Vaga por ai um eu que em si mesmo nunca se coube.
De todo responsável por esse instante de "não sei",
Causando destarte a impressão de que nalgures soube,
Malgrado viva a se perguntar quem sou, quem fui, quem serei.
A "A alma humana é um mistério", já o disse Pessoa.
Então que nome ha-se-ia de dar a tão insólito relato,
A essa explosão de não fatos que como pássaro voa,
Um eu estranho que até há pouco vivia no anonimato?
Especula-se sobre suas vidas,
Especula-se sobre sua calma,
Especula-se sobre suas feridas
Especula-se sobre sua alma:
- Contam-se, que desejou voar,
- Contam-se, que chegou a amar.
- Contam-se, que tentou se matar
- Mas de certo é que viu o mar.
- O que ouviu das sereias?
- O que ouviu das areias?
- O que ouviu das mareias?
- O que ouviu das candeias?
- Contam-se, que das sereias poesias
- Contam-se, que das areias magias
- Contam-se, que das mareias Marias
- Contam-se, que das candeias orgias
Viu, viveu e sentiu o mar, tanto o seu quanto o alheio.
Mas o que lhe ficou do mar foi um tanto imaginário,
Ficou com o todo real e com aquilo que não lhe veio,
Histórias hoje guardadas dentro de se requilário.
Sagres, dragões, o porto incerto.
Tentou, então, entender, o mar de Fernando Pessoa
Milagres, lições, Dom Sebastião - O Encoberto...
Fragmentos do que a seu ver seria o amar que ecoa
Também no mar de si ondas e tormentas se agitam
E com cavalos-marinhos enfrenta piratas visionários.
Os farois costeiros já não ajudam, mas sim limitam
Houvera pois de contar com marinheiros imaginários.

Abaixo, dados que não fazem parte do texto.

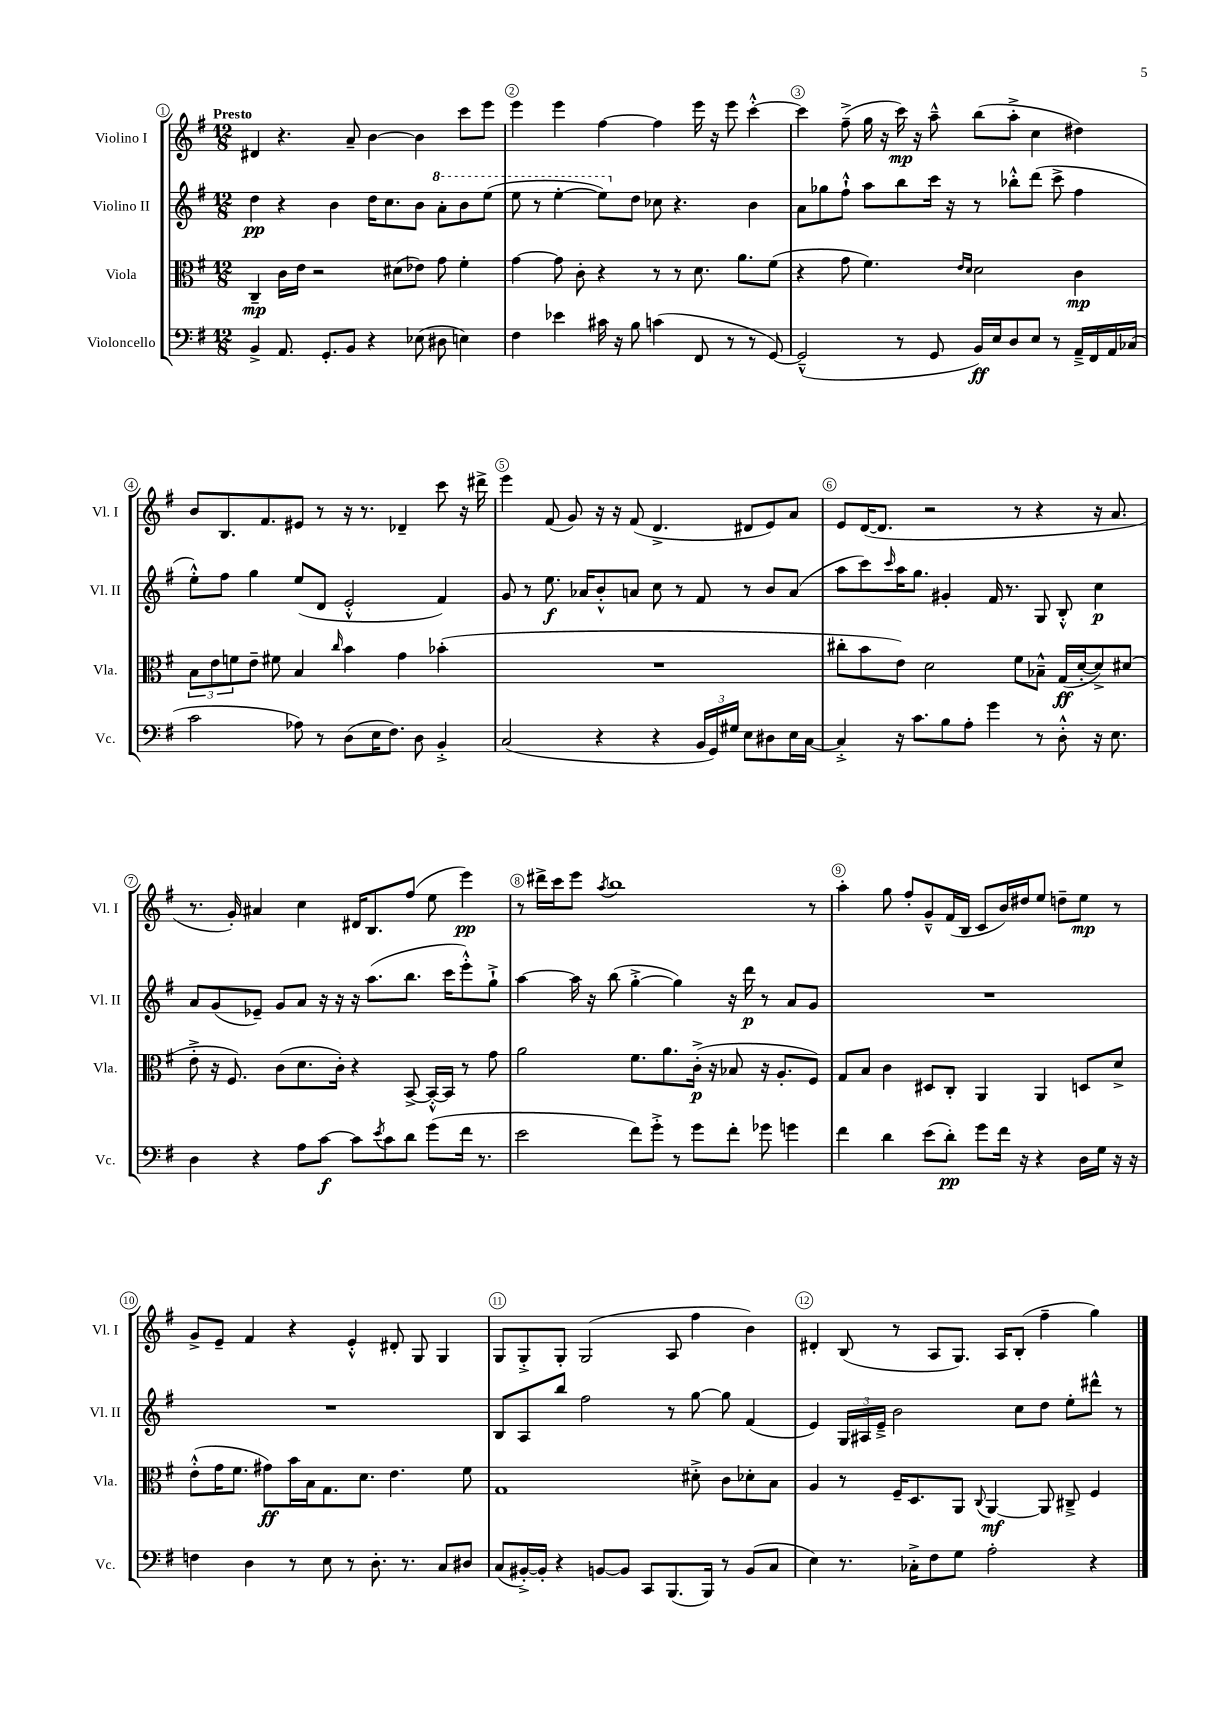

**kern	**kern	**kern	**kern
*staff4	*staff3	*staff2	*staff1
*clefF4	*clefC3	*clefG2	*clefG2
*k[f#]	*k[f#]	*k[f#]	*k[f#]
*M12/8	*M12/8	*M12/8	*M12/8
4BB^/	4C~/	4dd\	4d#/
8.AA/	16c\LL	4r	4.r
.	16e\JJ	.	.
.	2r	.	.
8.GG'/L	.	.	.
.	.	4b\	.
8BB/J	.	.	8a~/
4r	.	16dd\LK	[4b\
.	.	8.cc\	.
.	(8d#\L	.	.
(8E-\	8e-\J)	8b\J	4b\]
8D#\	8g\	8aa'\L	.
4E\)	4f#'\	8bb\	8ccc\L
.	.	(8eee\J	8eee\J
=	=	=	=
4F#\	[4g\	8eee\	4eee\
.	.	8r	.
4e-\	8g\]	[4eee'\	4eee\
.	8c'\	.	.
16c#\	4r	8eee\]L)	[4ff#\
16r	.	.	.
8B\	.	8dd\J	.
(4c\	8r	8cc-\	4ff#\]
.	8r	4.r	.
8FF#/	8.d\	.	16eee\
.	.	.	16r
8r	.	.	8eee\
.	8.a\L	.	.
8r	.	4b\	[4ccc'^^\
[8GG/)	(8f#\J	.	.
=	=	=	=
(2GG~^^/]	4r	8a\L	4ccc\]
.	.	8gg-\	.
.	8g\	8ff#`^^\J	(8ff#~^\
.	4.f#\)	8aa\L	16gg\
.	.	.	16r
8r	.	8bb\	16ccc\)
.	.	.	16r
8GG/	.	16ccc\Jk	8aa~^^\
.	.	16r	.
.	16qqe/LL	.	.
.	16qqd/JJ	.	.
16BB/LL)	2d\	8r	(8bb\L
16E/J	.	.	.
8D/	.	8bb-'^^\L	8aa'^\J
8E/J	.	(8ddd\J	4cc\
8r	.	8ccc^\	.
16AA~^/LL	4c\	4ff#\	4dd#\)
16FF#/	.	.	.
16AA/	.	.	.
(16C-/JJ	.	.	.
=	=	=	=
2c\	12B\L	8ee'^^\L)	8b/L
.	12e\	.	.
.	.	8ff#\J	8.B/
.	12f\	.	.
.	8e~\J	4gg\	.
.	.	.	8.f#/
.	8f#\	.	.
8A-\)	4B/	(8ee/L	8e#/J
8r	.	8d/J	8r
.	16qqcc/	.	.
(8D\L	4b\	2e'^^/	16r
.	.	.	8.r
16E\K	.	.	.
8.F#\J)	.	.	.
.	4g\	.	4d-~/
8D\	.	.	.
4BB'^/	(4b-'\	4f#/)	8ccc\
.	.	.	16r
.	.	.	16ddd#^\
=	=	=	=
(2C/	1.r	8g/	4eee\
.	.	8r	.
.	.	8.ee\	(8f#/
.	.	.	8g/)
.	.	16a-/LK	.
4r	.	8b'^^/	16r
.	.	.	16r
.	.	8a/J	(8f#/
4r	.	8cc\	4.d^/
.	.	8r	.
24BB/LL	.	8f#/	.
24GG/)	.	.	.
24G#/JJ	.	.	.
8E\L	.	8r	8d#/L
8D#\	.	8b/L	8e/)
16E\L	.	(8a/J	8a/J
[16C\JJ	.	.	.
=	=	=	=
4C'^/]	8cc#'\L	8aa\L	8e/L
.	8b\	8ccc\)	([16d/K
.	.	.	8.d/]J
.	.	16qqccc/	.
16r	8e\J)	16aa\K	.
8.c\L	.	8.gg\J	.
.	2d\	.	2r
8B\	.	4g#'/	.
8A'\J	.	.	.
4g\	.	16f#/	.
.	.	8.r	.
.	8f#\L	.	8r
8r	8B-~^^\J	8G/	4r
8D'^^\	(16G/LL	8B'^^/	.
.	[16d'/J	.	.
16r	8d^/])	4cc\	16r
8.E\	.	.	8.a/
.	(8d#/J	.	.
=	=	=	=
4D\	8e'^\	8a/L	8.r
.	16r	(8g/	.
.	8.F#/)	.	16g'/)
4r	.	8e-~/J)	4a#/
.	(8c\L	8g/L	.
8A\L	8.d\	8a/J	4cc\
[8c\J	.	16r	.
.	16c'\Jk)	16r	.
8c\]L	4r	16r	16d#/LK
.	.	(8.aa\L	8.B/
8qe/	.	.	.
8c\	.	.	.
8d\J	[8BB^/	8.bb\J	(8ff#/J
(8g\L	16BB'^^/_LL	.	8ee\
.	16BB/]JJ	16ccc\LK	.
16f#\Jk	8r	8eee'^^\)	4eee\)
8.r	.	.	.
.	8g\	8gg`^\J	.
=	=	=	=
2e\	2a\	[4aa\	8r
.	.	.	16ddd#^\LL
.	.	.	16ccc\J
.	.	16aa\]	8eee\J
.	.	16r	.
.	.	.	8qaa/
.	.	(8bb\	1bb
8f#\L)	8.f#\L	[4gg'^\	.
8g'^\J	.	.	.
.	8.a\	.	.
8r	.	4gg\])	.
8g\L	(16c'^\Jk	.	.
.	16r	.	.
8f#'\J	8B-/	16r	.
.	.	16ddd\	.
8g-\	16r	8r	.
.	8.A'/L	.	.
4g\	.	8a/L	.
.	8F#/J)	8g/J	8r
=	=	=	=
4f#\	8G/L	1.r	4aa'\
.	8B/J	.	.
4d\	4c\	.	8gg\
.	.	.	8ff#'/L
(8e\L	8D#/L	.	8g~^^/
8d'\J)	8C'/J	.	(16f#/L
.	.	.	16B/JJ
8g\L	4AA/	.	8c/L
16f#\Jk	.	.	16b/L)
16r	.	.	16dd#/J
4r	4AA/	.	8ee/J
.	.	.	8dd~\L
16D\LL	8D/L	.	8ee\J
16G\JJ	.	.	.
16r	8d^/J	.	8r
16r	.	.	.
=	=	=	=
4F\	(8e'^^\L	1.r	8g^/L
.	16g\K	.	8e~/J
.	8.f#\J	.	.
4D\	.	.	4f#/
.	8g#\L)	.	.
8r	16b\L	.	4r
.	16B\J	.	.
8E\	8.G\	.	.
8r	.	.	4e'^^/
.	8.d\J	.	.
8.D'\	.	.	.
.	4.e\	.	8d#'/
8.r	.	.	.
.	.	.	8G/
8C/L	.	.	4G/
8D#/J	8f#\	.	.
=	=	=	=
(8C/L	1G	8B/L	8G/L
[16BB#'^/L)	.	8A/	8G'^/
16BB#'/]JJ	.	.	.
4r	.	8bb/J	8G'/J
.	.	2ff#\	(2G/
[8BB/L	.	.	.
8BB/]J	.	.	.
8CC/L	.	.	.
(8.BBB/	.	8r	8A/
.	8d#'^\	[8gg\	4ff#\
16BBB/Jk)	.	.	.
8r	8c\L	8gg\]	.
(8BB/L	8d-'\	(4f#/	4b\)
8C/J	8B\J	.	.
=	=	=	=
4E\)	4A/	4e/)	4d#'/
8.r	8r	24G/LL	(8B/
.	.	24A#/	.
.	.	24e~^/JJ	.
.	16F#~/LK	2b\	8r
16C-'^\LK	8.D/	.	.
8F#\	.	.	8A/L
8G\J	8AA/J	.	8.G/J)
.	8qqC/	.	.
2A'\	[4AA/	.	.
.	.	.	16A/LK
.	.	8cc\L	(8B'/J
.	8AA/]	8dd\J	4ff#~\
.	8C#~^/	8ee'\L	.
4r	4F#/	8ddd#^^\J	4gg\)
.	.	8r	.
==	==	==	==
*-	*-	*-	*-
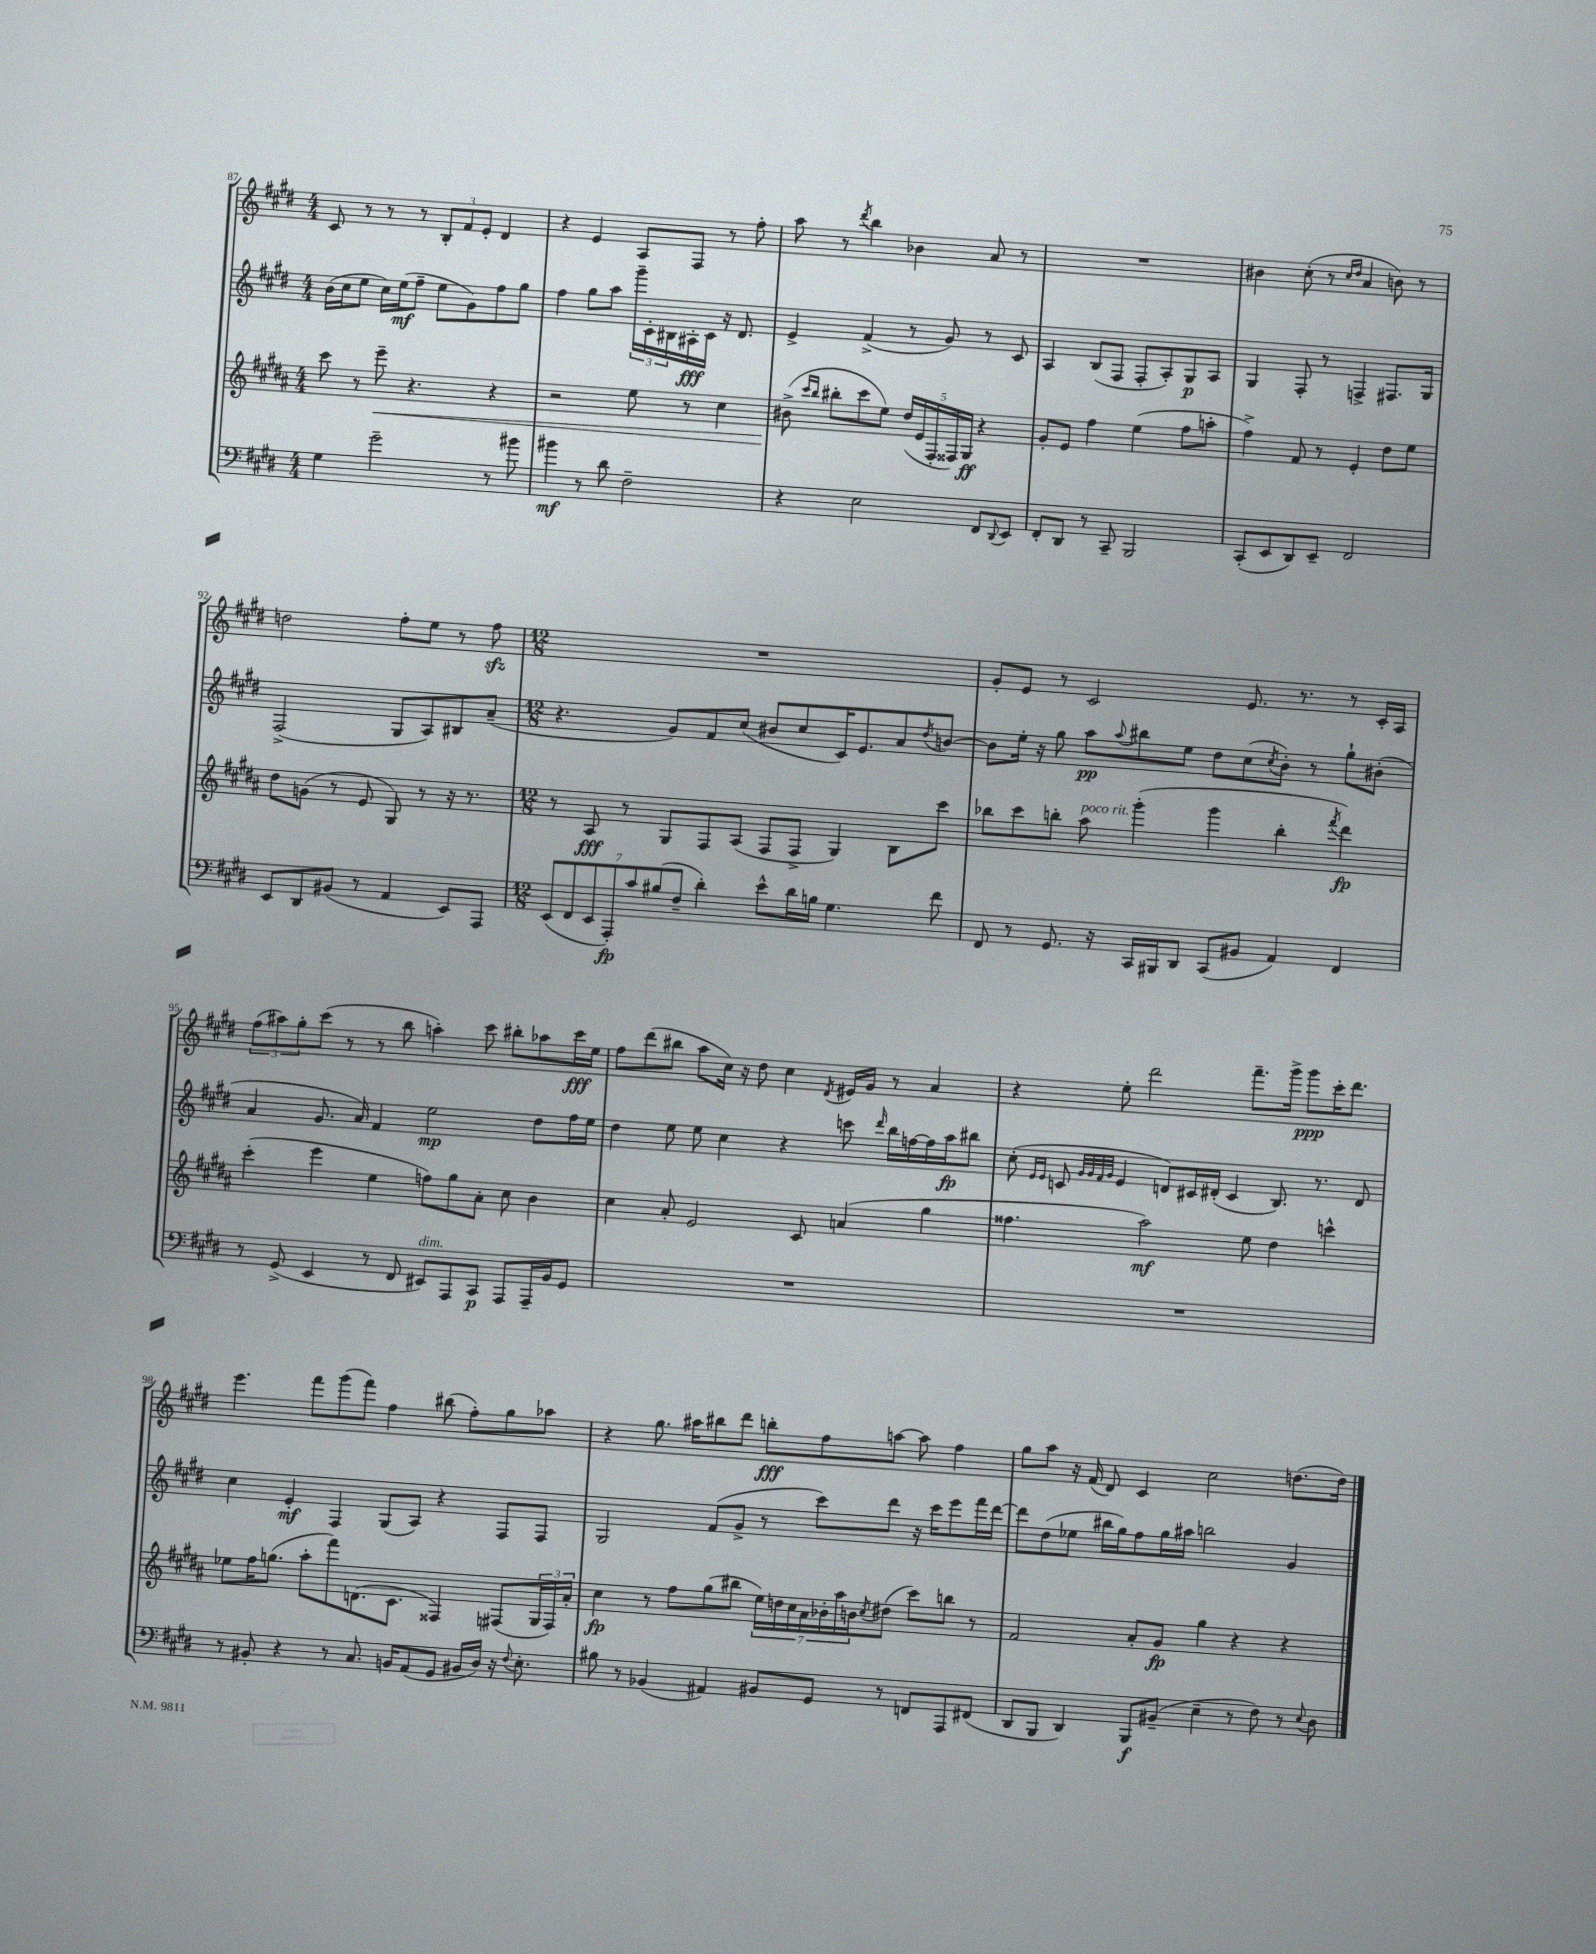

Quando então do mar mais calmo, e sem pensar em milagres.
Perplexo, um tanto sem rumo, pensou - "onde irei?"
Ficou-lhe clara a ausência, o desprover da ousadia de Sagres,
Mais do que isso, sem a obstinação de um Hemingway
Reza a lenda que tenha estado divagando
E que ao voltar do planeta onde estava,
Parecia certo que havia alguém falando
E que antes de partir havia alguém que falava...
Pensou: "O que fiz onde estive?
Belo tema para uma canção.
Eis o drama de quem convive
Com os fantasmas da dispersão..."
Eis que, em resposta, disse-lhe um amigo:
"Todos nós seres vivos viemos do mar"
Eis também, que a propósito lhe digo,
Todos nós seres vivemos viemos para amar
Ainda que não tenha redarguido, complementou a fala
- "Dai nossa ancestral atração pelos oceanos".
Sim, sim, sei o quanto aquele dito em si cala.